-- Kutipan Teks --
1.2 Bagian Daerah dalam bentuk bagi hasil penerimaan
(Revenue Sharing)
Untuk mengurangi ketimpangan
vertikal (vertical imbalance) antara Pusat dan Daerah dilakukan sistem bagi
hasil penerimaan pajak dan bukan pajak antara pusat dan daerah. Pola bagi hasil
penerimaan ini dilakukan dengan persentase tertentu yang didasarkan atas daerah
penghasil (by origin). Bagi hasil penerimaan negara tersebut meliputi bagi
hasil Pajak Bumi dan Bangunan (PBB), Bea Perolahan Hak atas Tanah dan Bangunan
(BPHTB), dan bagi hasil sumber daya alam (SDA) yang terdiri dari sektor
kehutanan, pertambangan umum, minyak bumi dan gas alam, dan perikanan.
Bagi hasil penerimaan tersebut
kepada Daerah dengan prosentase tertentu yang diatur dalam UU Nomor 25 Tahun
1999 dan PP Nomor 104 Tahun 2000 tentang Dana Perimbangan sebagaimana telah
diubah dengan PP 84 Tahun 2001. Selanjutnya berdasarkan Undang-undang PPh yang
baru (UU Nomor 17 Tahun 2000), mulai TA 2001 Daerah memperoleh bagi hasil dari
Pajak Penghasilan (PPh) orang pribadi (personal income tax), yaitu PPh Karyawan
(Pasal 21) serta PPh Pasal 25/29 Orang Pribadi. Ditetapkannya PPh Perorangan
sebagai objek bagi hasil dimaksudkan sebagai kompensasi dan penyelaras bagi
Daerah-daerah yang tidak memiliki SDA tetapi memberikan kontribusi yang besar
bagi penerimaan negara (APBN). Pola sistem bagi hasil tersebut akan menimbulkan
ketimpangan horizontal (horizontal imbalance) antara daerah penghasil dan non
penghasil. Hal ini disebabkan hanya beberapa daerah di Indonesia yang memiliki
potensi SDA secara signifikan, seperti minyak bumi dan gas alam (migas),
pertambangan, dan kehutanan. Demikian pula halnya dengan potensi penerimaan
daerah dari PBB, BPHTB, dan PPh Perorangan, dimana potensi yang cukup
signifikan hanya dimiliki oleh beberapa daerah saja.

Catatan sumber
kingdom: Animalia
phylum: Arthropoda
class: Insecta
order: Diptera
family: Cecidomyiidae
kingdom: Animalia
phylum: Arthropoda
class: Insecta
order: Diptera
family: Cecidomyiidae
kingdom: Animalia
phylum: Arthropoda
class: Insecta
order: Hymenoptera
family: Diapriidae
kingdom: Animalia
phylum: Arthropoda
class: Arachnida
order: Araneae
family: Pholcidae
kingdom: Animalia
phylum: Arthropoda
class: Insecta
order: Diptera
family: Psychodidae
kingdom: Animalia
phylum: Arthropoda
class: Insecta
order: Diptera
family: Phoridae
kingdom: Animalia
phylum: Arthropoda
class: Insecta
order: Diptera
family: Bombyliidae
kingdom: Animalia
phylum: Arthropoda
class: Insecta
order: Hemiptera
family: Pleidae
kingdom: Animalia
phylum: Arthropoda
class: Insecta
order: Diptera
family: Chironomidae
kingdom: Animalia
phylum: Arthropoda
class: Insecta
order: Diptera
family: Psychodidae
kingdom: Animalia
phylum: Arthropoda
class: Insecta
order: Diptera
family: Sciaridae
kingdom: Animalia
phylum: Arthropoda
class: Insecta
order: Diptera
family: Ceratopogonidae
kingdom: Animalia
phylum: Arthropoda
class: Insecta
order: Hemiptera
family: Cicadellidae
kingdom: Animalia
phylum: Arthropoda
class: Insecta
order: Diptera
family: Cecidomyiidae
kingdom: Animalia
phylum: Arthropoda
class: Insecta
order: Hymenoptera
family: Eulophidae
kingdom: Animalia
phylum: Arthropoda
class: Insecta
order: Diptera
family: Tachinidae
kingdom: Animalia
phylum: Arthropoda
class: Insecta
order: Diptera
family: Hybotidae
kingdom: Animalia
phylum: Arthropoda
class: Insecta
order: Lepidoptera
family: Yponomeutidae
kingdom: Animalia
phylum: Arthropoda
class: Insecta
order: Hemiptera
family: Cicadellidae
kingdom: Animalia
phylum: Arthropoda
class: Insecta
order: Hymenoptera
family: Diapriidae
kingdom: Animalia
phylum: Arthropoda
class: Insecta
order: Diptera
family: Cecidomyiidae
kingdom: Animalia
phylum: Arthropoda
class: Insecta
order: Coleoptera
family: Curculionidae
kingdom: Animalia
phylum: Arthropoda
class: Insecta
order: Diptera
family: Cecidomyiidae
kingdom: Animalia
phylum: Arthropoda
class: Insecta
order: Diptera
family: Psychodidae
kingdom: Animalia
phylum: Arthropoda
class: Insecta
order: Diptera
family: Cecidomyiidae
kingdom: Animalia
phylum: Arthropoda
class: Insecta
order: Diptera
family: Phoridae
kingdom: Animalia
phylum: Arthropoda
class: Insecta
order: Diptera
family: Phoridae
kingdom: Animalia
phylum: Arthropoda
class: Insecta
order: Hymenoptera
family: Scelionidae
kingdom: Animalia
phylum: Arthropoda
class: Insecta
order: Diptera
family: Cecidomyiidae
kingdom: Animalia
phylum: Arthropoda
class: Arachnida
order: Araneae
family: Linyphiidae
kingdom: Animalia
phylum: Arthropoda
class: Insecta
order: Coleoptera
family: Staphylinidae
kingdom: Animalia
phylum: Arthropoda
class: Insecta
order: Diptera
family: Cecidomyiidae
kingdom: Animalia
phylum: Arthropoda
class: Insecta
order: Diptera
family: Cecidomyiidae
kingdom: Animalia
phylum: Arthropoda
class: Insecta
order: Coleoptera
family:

-- Latihan --
Salin seluruh teks tentang bagi hasil penerimaan antara pusat dan daerah tanpa mengubah apa pun. Kerjakan hanya dengan berpegang pada teks.

-- Penyelesaian Soal --
1.2 Bagian Daerah dalam bentuk bagi hasil penerimaan
(Revenue Sharing)
Untuk mengurangi ketimpangan
vertikal (vertical imbalance) antara Pusat dan Daerah dilakukan sistem bagi
hasil penerimaan pajak dan bukan pajak antara pusat dan daerah. Pola bagi hasil
penerimaan ini dilakukan dengan persentase tertentu yang didasarkan atas daerah
penghasil (by origin). Bagi hasil penerimaan negara tersebut meliputi bagi
hasil Pajak Bumi dan Bangunan (PBB), Bea Perolahan Hak atas Tanah dan Bangunan
(BPHTB), dan bagi hasil sumber daya alam (SDA) yang terdiri dari sektor
kehutanan, pertambangan umum, minyak bumi dan gas alam, dan perikanan.
Bagi hasil penerimaan tersebut
kepada Daerah dengan prosentase tertentu yang diatur dalam UU Nomor 25 Tahun
1999 dan PP Nomor 104 Tahun 2000 tentang Dana Perimbangan sebagaimana telah
diubah dengan PP 84 Tahun 2001. Selanjutnya berdasarkan Undang-undang PPh yang
baru (UU Nomor 17 Tahun 2000), mulai TA 2001 Daerah memperoleh bagi hasil dari
Pajak Penghasilan (PPh) orang pribadi (personal income tax), yaitu PPh Karyawan
(Pasal 21) serta PPh Pasal 25/29 Orang Pribadi. Ditetapkannya PPh Perorangan
sebagai objek bagi hasil dimaksudkan sebagai kompensasi dan penyelaras bagi
Daerah-daerah yang tidak memiliki SDA tetapi memberikan kontribusi yang besar
bagi penerimaan negara (APBN). Pola sistem bagi hasil tersebut akan menimbulkan
ketimpangan horizontal (horizontal imbalance) antara daerah penghasil dan non
penghasil. Hal ini disebabkan hanya beberapa daerah di Indonesia yang memiliki
potensi SDA secara signifikan, seperti minyak bumi dan gas alam (migas),
pertambangan, dan kehutanan. Demikian pula halnya dengan potensi penerimaan
daerah dari PBB, BPHTB, dan PPh Perorangan, dimana potensi yang cukup
signifikan hanya dimiliki oleh beberapa daerah saja.